PROBLEM REQUIREMENTS: Put the lines from the start of the material through the line that contains "Perla Rojas" into a Markdown table with the columns Row and Line, numbering each row and skipping blank lines. Leave the pictures out.

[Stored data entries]
>>>>
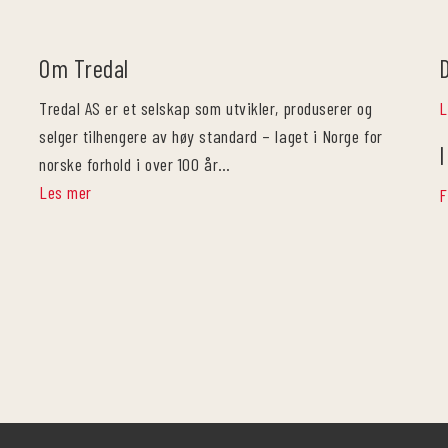
Om Tredal
Tredal AS er et selskap som utvikler, produserer og
L
selger tilhengere av høy standard – laget i Norge for
I
norske forhold i over 100 år…
Les mer
F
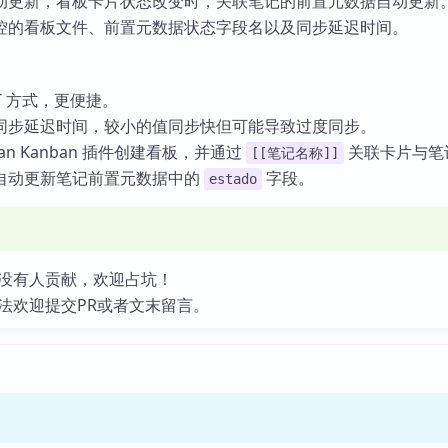
动更新，看板卡片状态改变时，关联笔记的前置元数据自动更新
控的看板文件、前置元数据状态字段名以及同步延迟时间。
T 方式，更便捷。
同步延迟时间，较小的值同步快但可能导致过度同步。
ian Kanban 插件创建看板，并通过
关联卡片与笔
[[笔记名称]]
自动更新笔记前置元数据中的
字段。
estado
没有人贡献，欢迎占坑！
法欢迎提交PR或者文末留言。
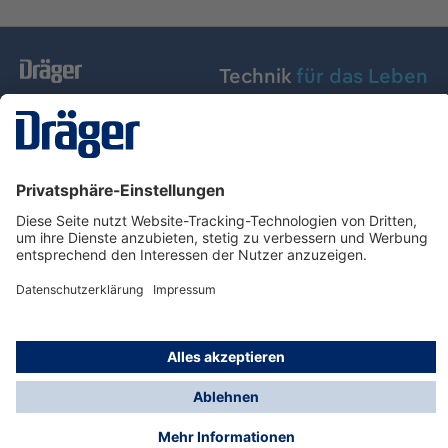
Technik
für das Leben
Dräger Austria GmbH
Über Dräger
Informationen
© Dräger Austria GmbH, 2024
* Alle Preise exkl. gesetzl. Mehrwertsteuer zzgl.
Versandkosten und ggf. Nachnahmegebühren, wenn
nicht anders angegeben.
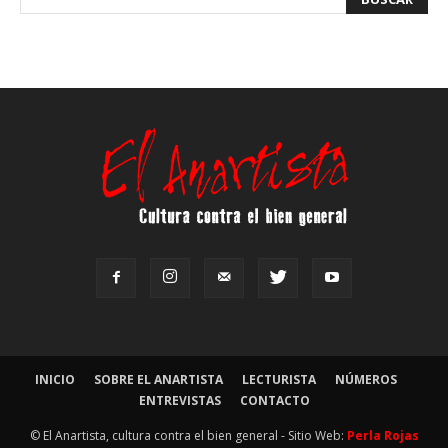
INICIO
SOBRE EL ANARTISTA
LECTURISTA
NÚMEROS
ENTREVISTAS
CONTACTO
© El Anartista, cultura contra el bien general - Sitio Web:
Perla Rojas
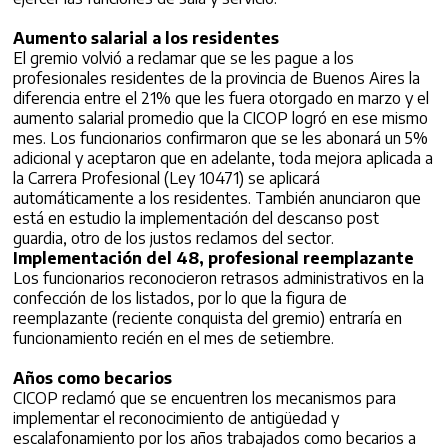
Aumento salarial a los residentes
El gremio volvió a reclamar que se les pague a los
profesionales residentes de la provincia de Buenos Aires la
diferencia entre el 21% que les fuera otorgado en marzo y el
aumento salarial promedio que la CICOP logró en ese mismo
mes. Los funcionarios confirmaron que se les abonará un 5%
adicional y aceptaron que en adelante, toda mejora aplicada a
la Carrera Profesional (Ley 10471) se aplicará
automáticamente a los residentes. También anunciaron que
está en estudio la implementación del descanso post
guardia, otro de los justos reclamos del sector.
Implementación del 48, profesional reemplazante
Los funcionarios reconocieron retrasos administrativos en la
confección de los listados, por lo que la figura de
reemplazante (reciente conquista del gremio) entraría en
funcionamiento recién en el mes de setiembre.
Años como becarios
CICOP reclamó que se encuentren los mecanismos para
implementar el reconocimiento de antigüedad y
escalafonamiento por los años trabajados como becarios a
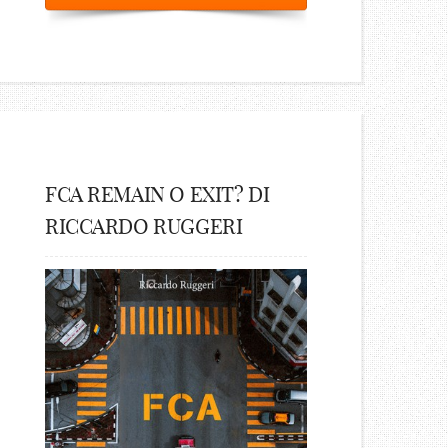
FCA REMAIN O EXIT? DI
RICCARDO RUGGERI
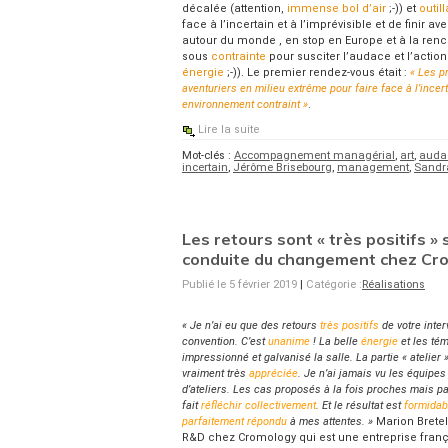
décalée (attention,
immense bol d’air
;-)) et
outil
face à l’incertain et à l’imprévisible et de finir a
autour du monde , en stop en Europe et à la renco
sous
contrainte
pour susciter l’audace et l’action
énergie
;-)). Le premier rendez-vous était :
« Les p
aventuriers en milieu extrême pour faire face à l’incerta
environnement contraint »
.
Lire la suite
Mot-clés :
Accompagnement managérial
,
art
,
auda
incertain
,
Jérôme Brisebourg
,
management
,
Sandra
Les retours sont « très positifs »
conduite du changement chez Cr
Publié le 5 février 2019
|
Catégorie :
Réalisations
« Je n’ai eu que des retours
très positifs
de votre inter
convention. C’est
unanime
! La belle
énergie
et les té
impressionné et galvanisé la salle. La partie « atelier 
vraiment très
appréciée
. Je n’ai jamais vu les équipe
d’ateliers. Les cas proposés à la fois proches mais pa
fait
réfléchir collectivement
. Et le résultat est
formidab
parfaitement répondu
à mes attentes. »
Marion Bretel
R&D chez Cromology qui est une entreprise fran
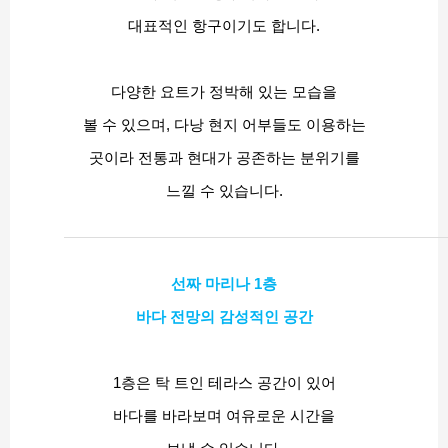
대표적인 항구이기도 합니다.
다양한 요트가 정박해 있는 모습을
볼 수 있으며, 다낭 현지 어부들도 이용하는
곳이라 전통과 현대가 공존하는 분위기를
느낄 수 있습니다.
선짜 마리나 1층
바다 전망의 감성적인 공간
1층은 탁 트인 테라스 공간이 있어
바다를 바라보며 여유로운 시간을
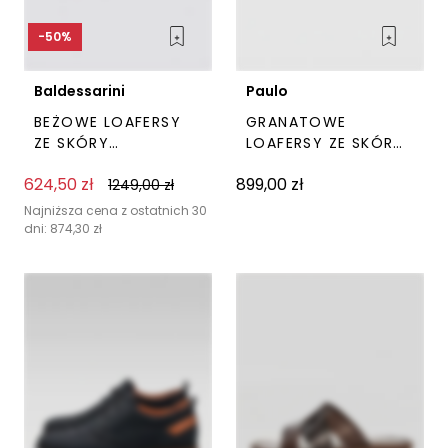
-50%
Baldessarini
Paulo
BEŻOWE LOAFERSY
GRANATOWE
ZE SKÓRY
LOAFERSY ZE SKÓRY
ZAMSZOWEJ
WELUROWEJ PAULO
624,50
zł
899,00
zł
BALDESSARINI
1249,00
zł
Ten
Ten
produkt
prod
Najniższa cena z ostatnich 30
dni:
874,30
zł
ma
ma
wiele
wiel
wariantów.
wari
Opcje
Opc
można
moż
wybrać
wyb
na
na
stronie
stro
produktu
pro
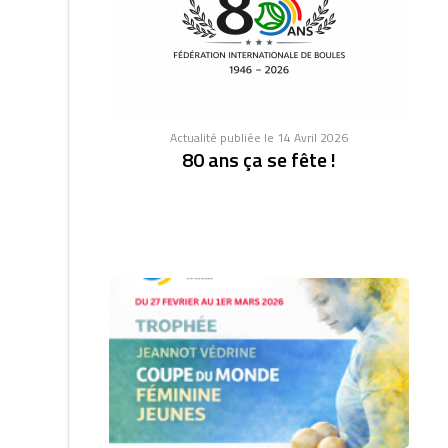
Actualité publiée le 14 Avril 2026
80 ans ça se fête !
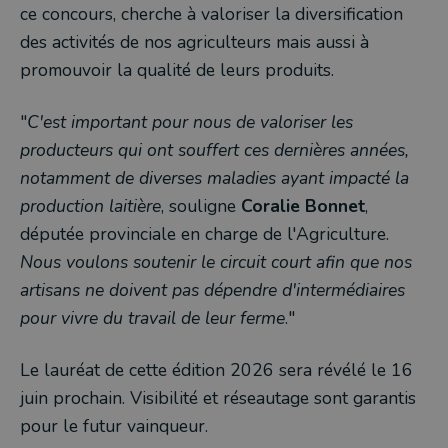
ce concours, cherche à valoriser la diversification
des activités de nos agriculteurs mais aussi à
promouvoir la qualité de leurs produits.
"
C'est important pour nous de valoriser les
producteurs qui ont souffert ces dernières années,
notamment de diverses maladies ayant impacté la
production laitière
, souligne
Coralie Bonnet
,
députée provinciale en charge de l'Agriculture.
Nous voulons soutenir le circuit court afin que nos
artisans ne doivent pas dépendre d'intermédiaires
pour vivre du travail de leur ferme
."
Le lauréat de cette édition 2026 sera révélé le 16
juin prochain. Visibilité et réseautage sont garantis
pour le futur vainqueur.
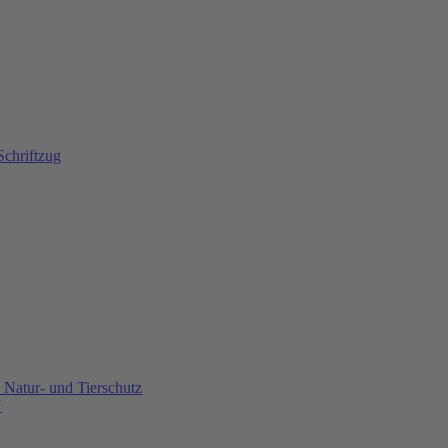
Natur- und Tierschutz
U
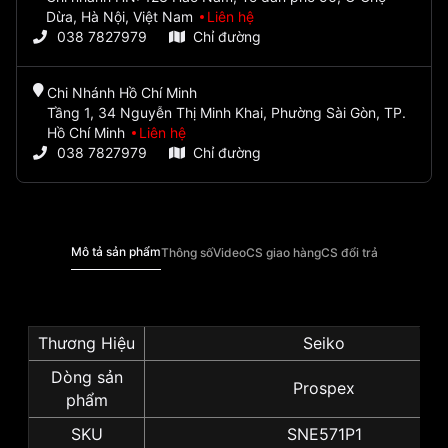
Dừa, Hà Nội, Việt Nam
Liên hệ
038 7827979
Chỉ đường
Chi Nhánh Hồ Chí Minh
Tầng 1, 34 Nguyễn Thị Minh Khai, Phường Sài Gòn, TP.
Hồ Chí Minh
Liên hệ
038 7827979
Chỉ đường
Mô tả sản phẩm
Thông số
Video
CS giao hàng
CS đổi trả
Thương Hiệu
Seiko
Dòng sản
Prospex
phẩm
SKU
SNE571P1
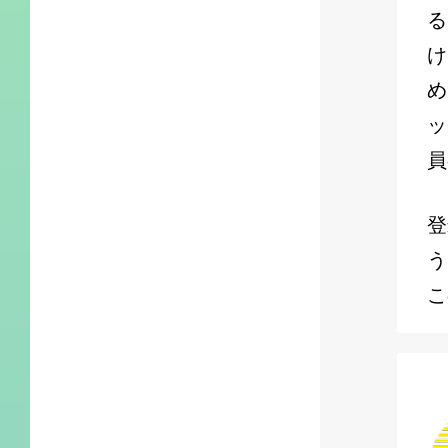
る
め
ッ
員
登
う
こ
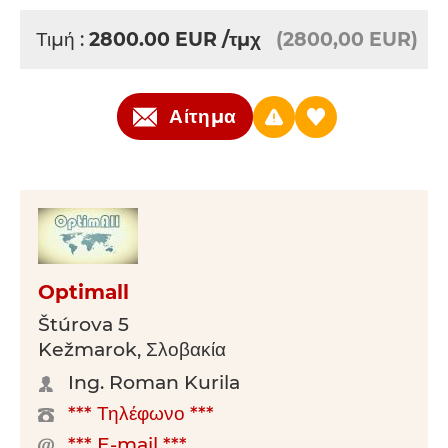
Τιμή :
2800.00
EUR
/τμχ
(2800,00 EUR)
Αίτημα
Optimall
Štúrova 5
Kežmarok, Σλοβακία
Ing. Roman Kurila
*** Τηλέφωνο ***
*** E-mail ***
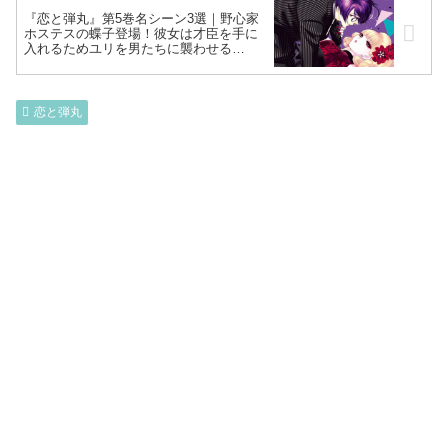
『恋と弾丸』第5巻名シーン3選｜野心家
ホステスの蝶子登場！彼女は才臣を手に
入れるためユリを男たちに襲わせる…
恋と弾丸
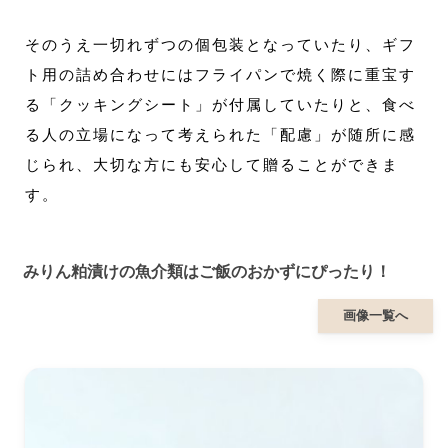
そのうえ一切れずつの個包装となっていたり、ギフ
ト用の詰め合わせにはフライパンで焼く際に重宝す
る「クッキングシート」が付属していたりと、食べ
る人の立場になって考えられた「配慮」が随所に感
じられ、大切な方にも安心して贈ることができま
す。
みりん粕漬けの魚介類はご飯のおかずにぴったり！
画像一覧へ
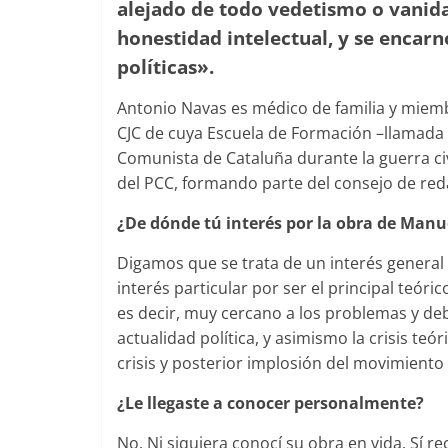
alejado de todo vedetismo o vanida
honestidad intelectual, y se encar
políticas».
Antonio Navas es médico de familia y miembr
CJC de cuya Escuela de Formación –llamada ‘
Comunista de Cataluña durante la guerra civi
del PCC, formando parte del consejo de reda
¿De dónde tú interés por la obra de Manu
Digamos que se trata de un interés general
interés particular por ser el principal teó
es decir, muy cercano a los problemas y de
actualidad política, y asimismo la crisis teór
crisis y posterior implosión del movimiento
¿Le llegaste a conocer personalmente?
No. Ni siquiera conocí su obra en vida. Sí 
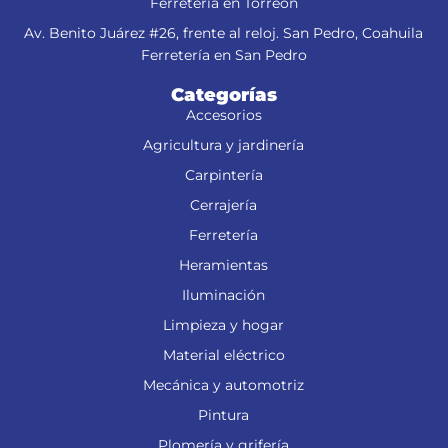
Ferretería en Torreón
Av. Benito Juárez #26, frente al reloj. San Pedro, Coahuila
Ferretería en San Pedro
Categorías
Accesorios
Agricultura y jardinería
Carpintería
Cerrajería
Ferretería
Heramientas
Iluminación
Limpieza y hogar
Material eléctrico
Mecánica y automotriz
Pintura
Plomería y grifería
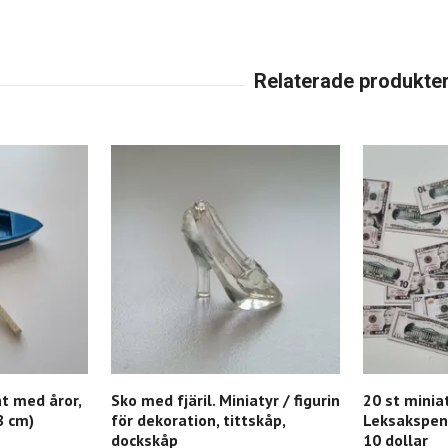
åt med åror,
Sko med fjäril. Miniatyr / figurin
20 st miniat
8 cm)
för dekoration, tittskåp,
Leksakspeng
dockskåp
10 dollar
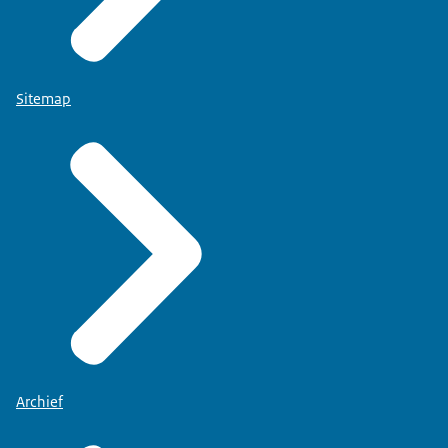
Sitemap
Archief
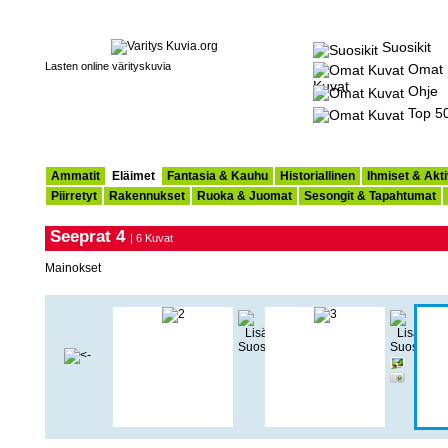
Suosikit
Lasten online värityskuvia
Omat
Kuvat
Ohje
Top 5
Ammatit
Eläimet
Fantasia & Kauhu
Historiallinen
Ihmiset & Akti
Piirretyt
Rakennukset
Ruoka & Juomat
Sesongit & Tapahtumat
Seeprat 4
| 6 Kuvat
Mainokset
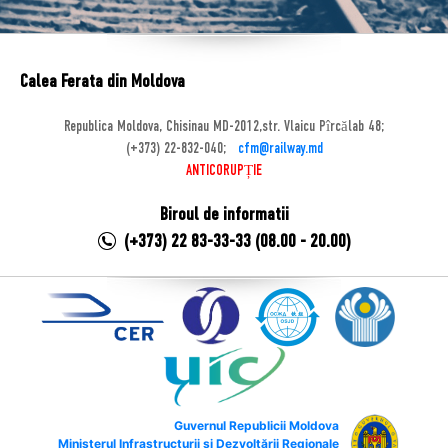
Calea Ferata din Moldova
Republica Moldova, Chisinau MD-2012,str. Vlaicu Pîrcălab 48;
(+373) 22-832-040;
cfm@railway.md
ANTICORUPȚIE
Biroul de informatii
(+373) 22 83-33-33 (08.00 - 20.00)
Guvernul Republicii Moldova
Ministerul Infrastructurii și Dezvoltării Regionale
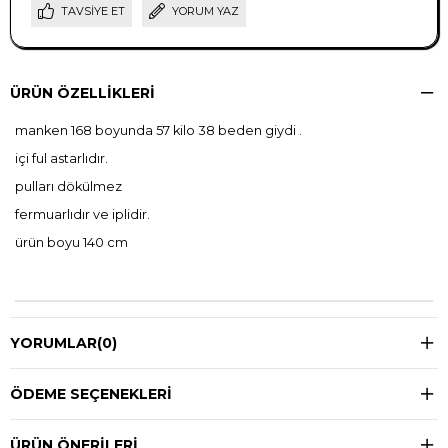
TAVSIYE ET
YORUM YAZ
ÜRÜN ÖZELLIKLERI
manken 168 boyunda 57 kilo 38 beden giydi .
içi ful astarlıdır.
pulları dökülmez
fermuarlıdır ve iplidir.
ürün boyu 140 cm
YORUMLAR
(0)
ÖDEME SEÇENEKLERI
ÜRÜN ÖNERILERI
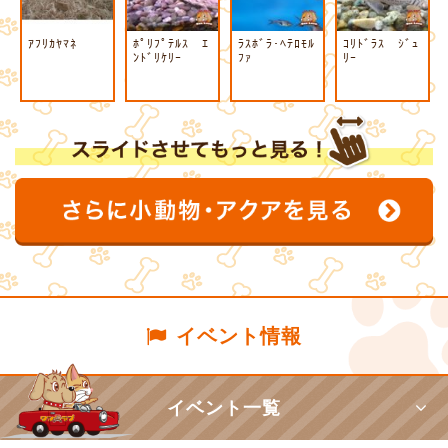
ｱﾌﾘｶﾔﾏﾈ
ﾎﾟﾘﾌﾟﾃﾙｽ ｴ
ﾗｽﾎﾞﾗ･ﾍﾃﾛﾓﾙ
ｺﾘﾄﾞﾗｽ ｼﾞｭ
ﾝﾄﾞﾘｹﾘｰ
ﾌｧ
ﾘｰ
イベント情報
イベント一覧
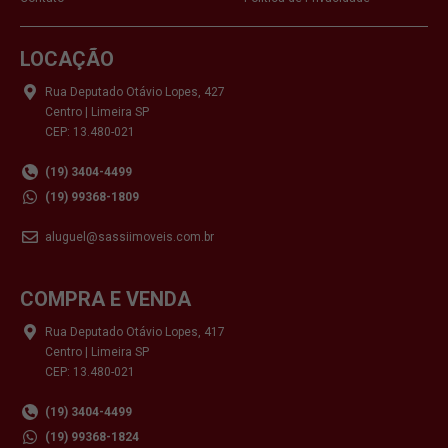
LOCAÇÃO
Rua Deputado Otávio Lopes, 427
Centro | Limeira SP
CEP: 13.480-021
(19) 3404-4499
(19) 99368-1809
aluguel@sassiimoveis.com.br
COMPRA E VENDA
Rua Deputado Otávio Lopes, 417
Centro | Limeira SP
CEP: 13.480-021
(19) 3404-4499
(19) 99368-1824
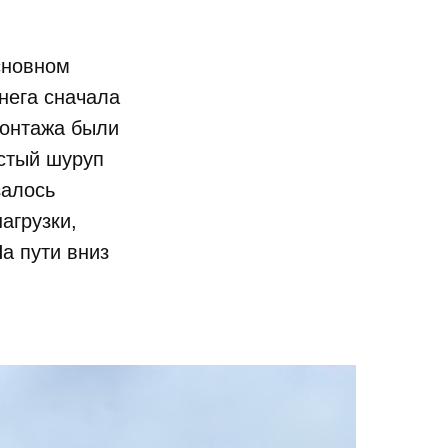
сновном
нега сначала
монтажа были
стый шуруп
залось
агрузки,
На пути вниз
<<<<
FINISHED EXERCISE:
| Row | Line |
|---|---|
| 1 | Om Tredal |
| 2 | Tredal AS er et selskap som utvikler, produserer og |
| 3 | L |
| 4 | selger tilhengere av høy standard – laget i Norge for |
| 5 | I |
| 6 | norske forhold i over 100 år… |
| 7 | Les mer |
| 8 | F |
| 9 | 动更新，看板卡片状态改变时，关联笔记的前置元数据自动更新 |
| 10 | 控的看板文件、前置元数据状态字段名以及同步延迟时间。 |
| 11 | T 方式，更便捷。 |
| 12 | 同步延迟时间，较小的值同步快但可能导致过度同步。 |
| 13 | ian Kanban 插件创建看板，并通过 |
| 14 | 关联卡片与笔 |
| 15 | [[笔记名称]] |
| 16 | 自动更新笔记前置元数据中的 |
| 17 | 字段。 |
| 18 | estado |
| 19 | 没有人贡献，欢迎占坑！ |
| 20 | 法欢迎提交PR或者文末留言。 |
| 21 | Technik |
| 22 | für das Leben |
| 23 | Dräger Austria GmbH |
| 24 | Über Dräger |
| 25 | Informationen |
| 26 | © Dräger Austria GmbH, 2024 |
| 27 | * Alle Preise exkl. gesetzl. Mehrwertsteuer zzgl. |
| 28 | Versandkosten und ggf. Nachnahmegebühren, wenn |
| 29 | nicht anders angegeben. |
| 30 | INICIO |
| 31 | SOBRE EL ANARTISTA |
| 32 | LECTURISTA |
| 33 | NÚMEROS |
| 34 | ENTREVISTAS |
| 35 | CONTACTO |
| 36 | © El Anartista, cultura contra el bien general - Sitio Web: |
| 37 | Perla Rojas |